Thursday, November 03, 2005

A 21st century Feynman?

Can you believe a Nobel winner is teaching an undergraduate physics course for nonscientists? Further, he uses some really cool physics simulations, and -- this is the biggest of all -- they are so cool that even non-physics majors can also appreciate it! The simulations are really, really classy.

We are talking about the 2001 Nobel winner Carl E. Wieman, and the simulations were developed through a project called PhET (Physics Education Technology). All the simulations are hosted by Wieman's home, the Department of Physics in the University of Colorado - Boulder, and you can download them for free!

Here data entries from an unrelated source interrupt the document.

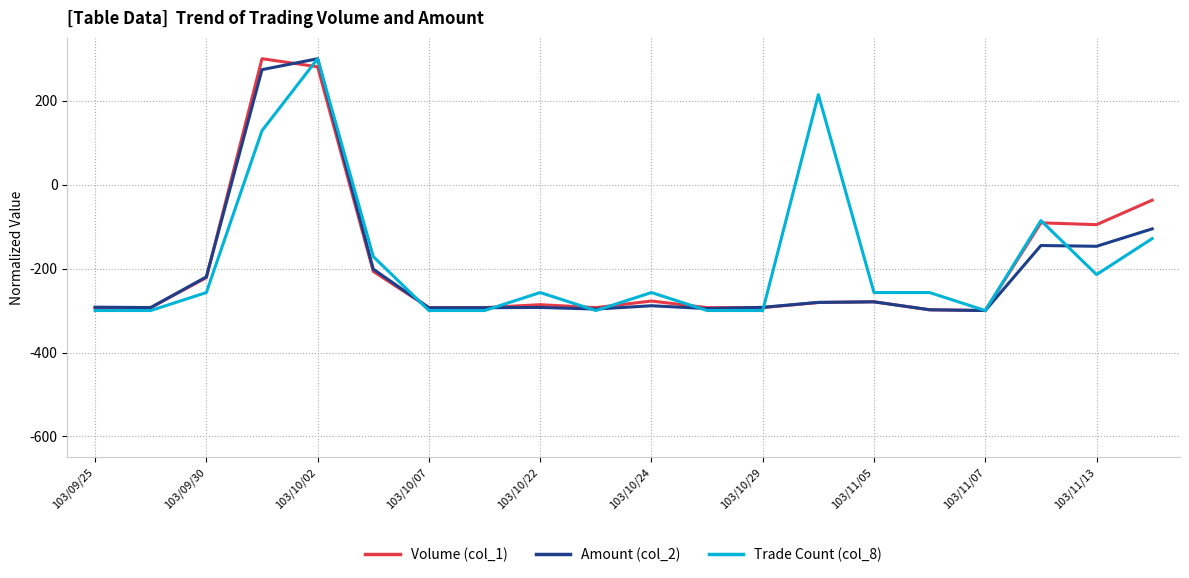

What is the smallest value displayed?

-300.0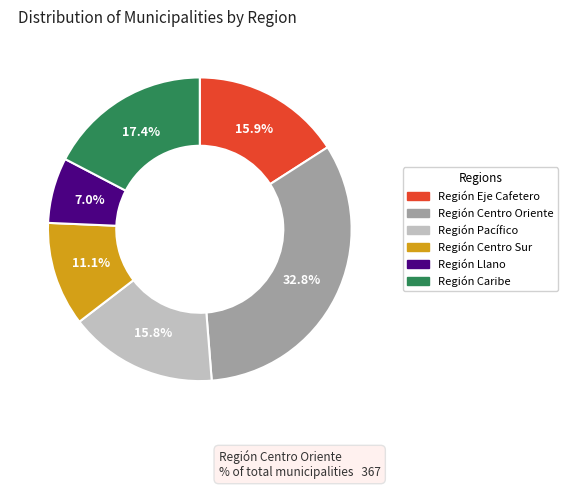

Is there any slice that represents more than half of the pie?

No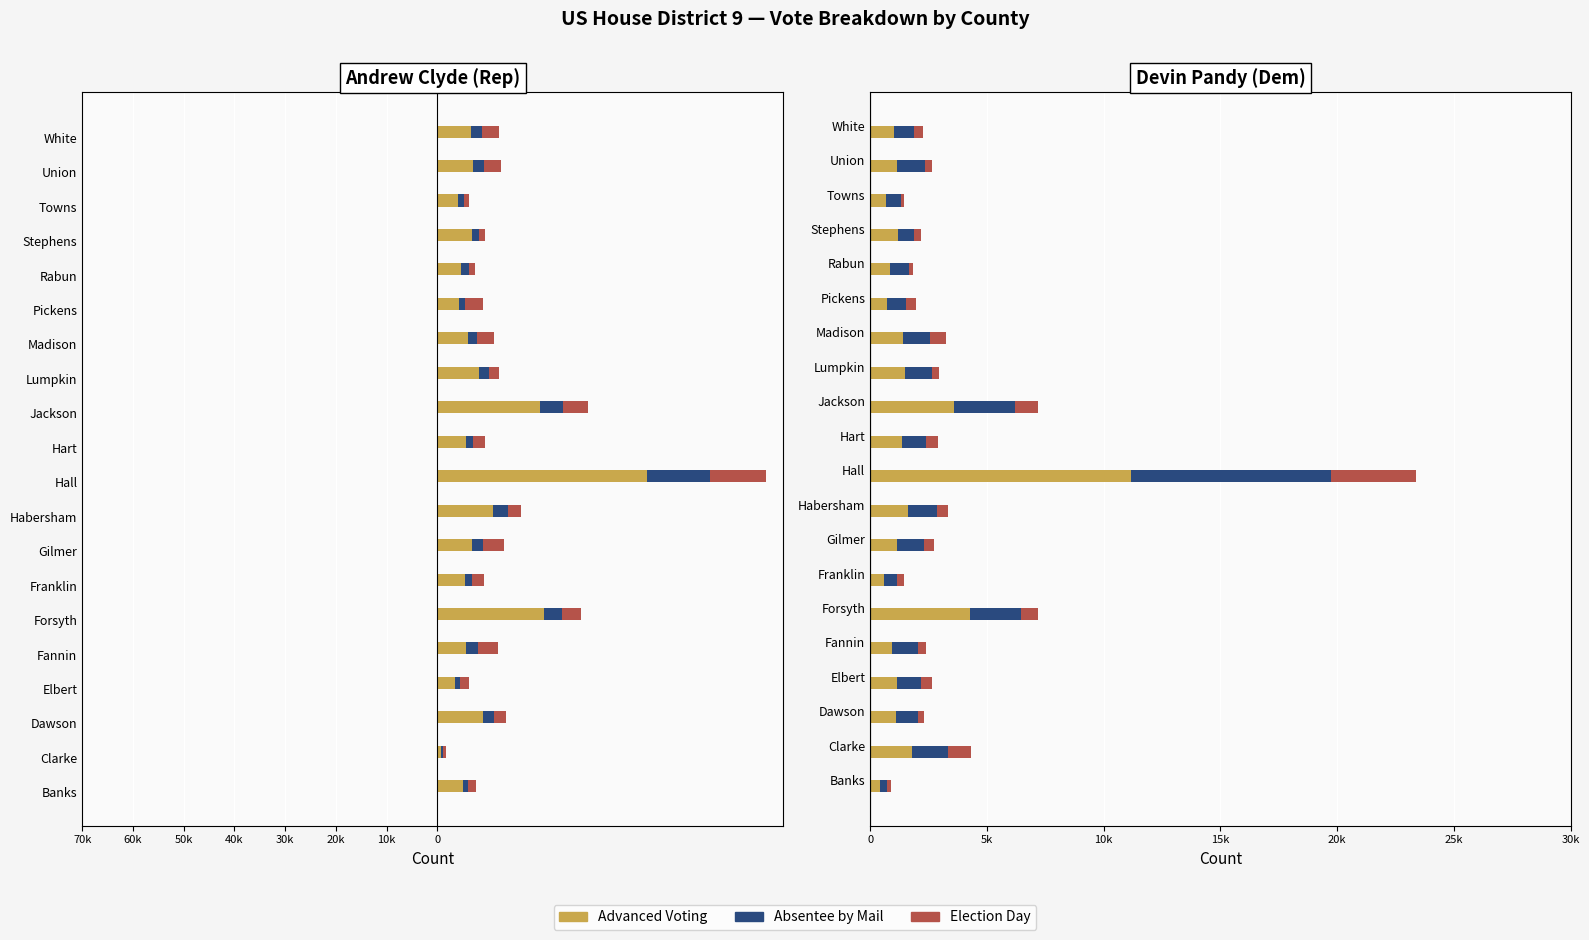

Are the bars grouped side by side (vs. stacked)?

Yes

Wieman's interview (by Claudia Dreifus) appeared in today's New York Times. In it, he elaborates on what physics education should really be like. Instead of stopping at elaborating a vision, he has actually been living it! Consider two facts. First, as already mentioned, he has been teaching a physics course for nonscientists. And, second, the money for developing the course, the class-room technology and the simulations has come mostly from a part of his Nobel Prize money. Talk about putting money where your mouth is!

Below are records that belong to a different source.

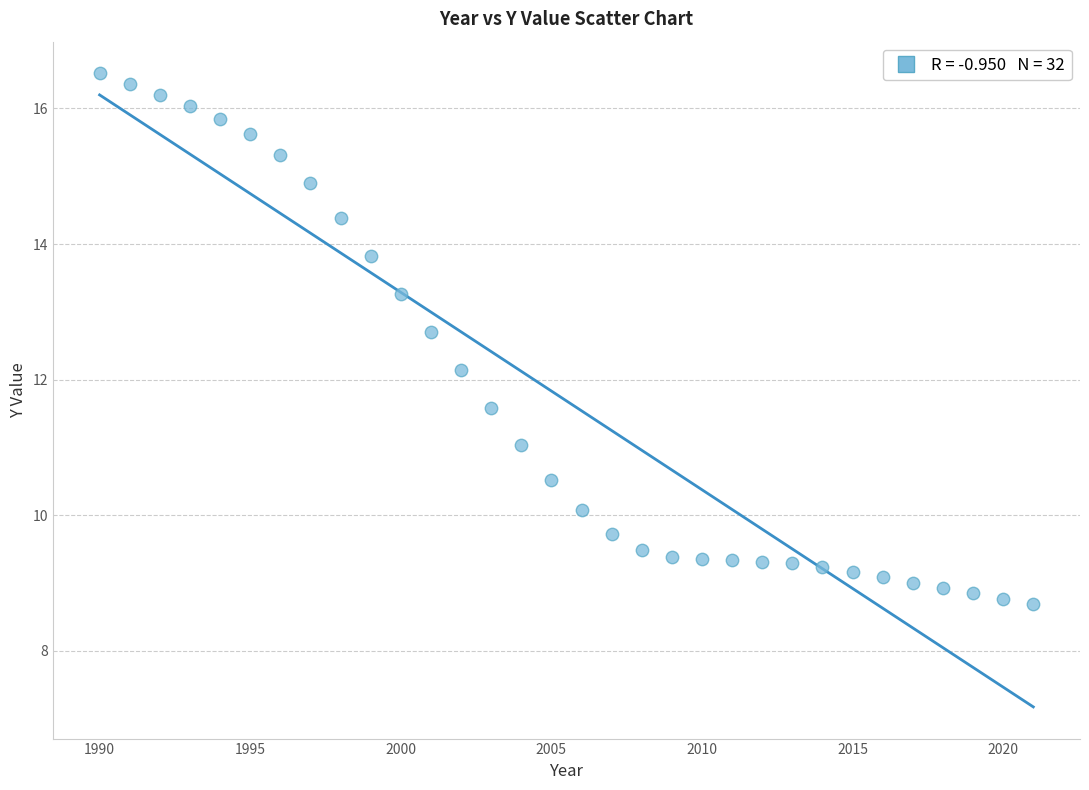

What is the range of X values (max minus min)?

31.0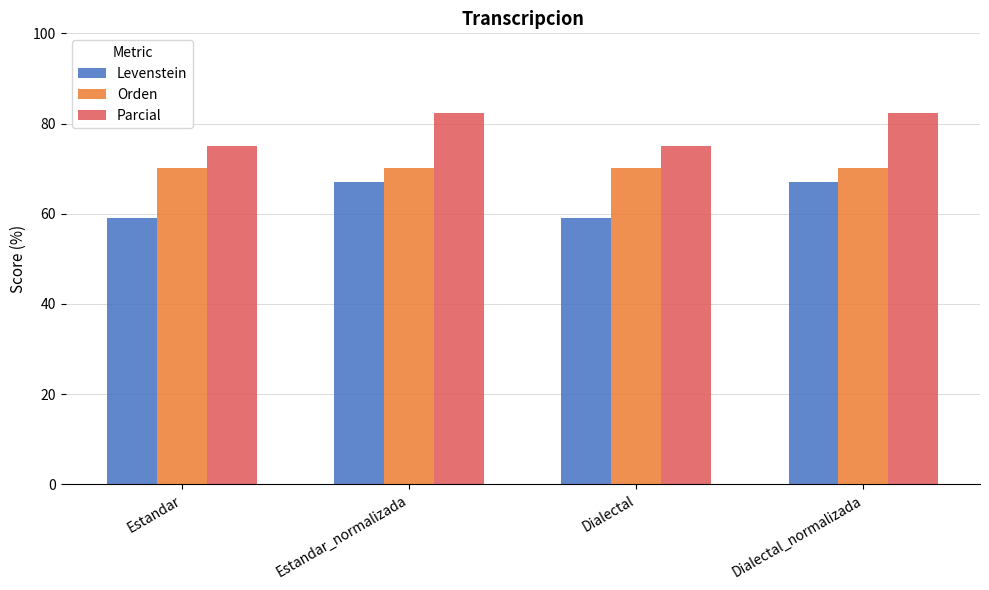

What is the smallest value displayed?

59.0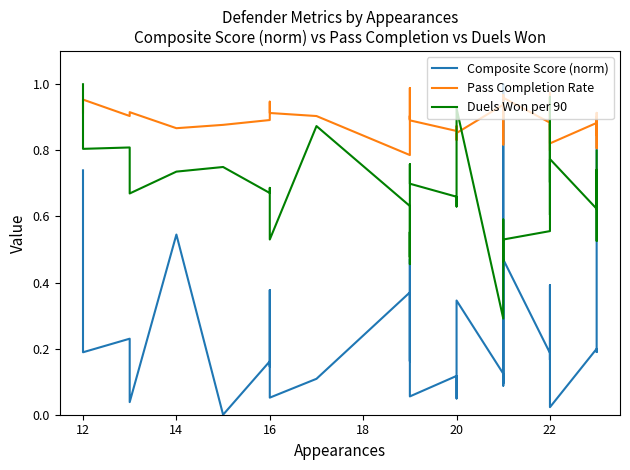

The Duels Won per 90 series shows 1.0 at 11. True or false?

False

Here is what he says about how physics is being taught today:

I've long thought that undergraduate science is poorly taught. Undergraduates think of science usually as something they have to "go through," a class where they memorize a bunch of disconnected facts and formulas. It has no connection to anything around them. They learn it in the same way they might learn Latin - by rote.

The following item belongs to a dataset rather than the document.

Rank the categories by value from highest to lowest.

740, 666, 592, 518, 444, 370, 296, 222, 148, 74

Moreover, the subject matter is taught quickly, overwhelmingly, without any concern for what young people can take in cognitively. After a while you have them thinking, This is what science is! And then you get them graduating and sometimes becoming K-12 teachers themselves. They then repeat this, believing, This is how science should be taught, because this is how I was taught.

Do read the rest of the interview, particularly for how he actually teaches the course. It's absolutely fascinating.


  1. Anonymous said...

    Argh.. U beat me to this! I saw the story yest in my aggregator, but was thinking of posting abt it over the weekend.

  2. Anonymous said...

    A very appropriate link (besides its usefulness!) given the recent discussions about a certain institute. I have started downloading the 66 MB simulation installer. Should play around with this over the weekend!

  3. Abi said...

    Aswin, Badri: Thanks for your comments. I too tried out the simulations, but only online. And they worked perfectly, without a hitch in firefox running on a linux machine. And, as I said in the post, the simulations are really great.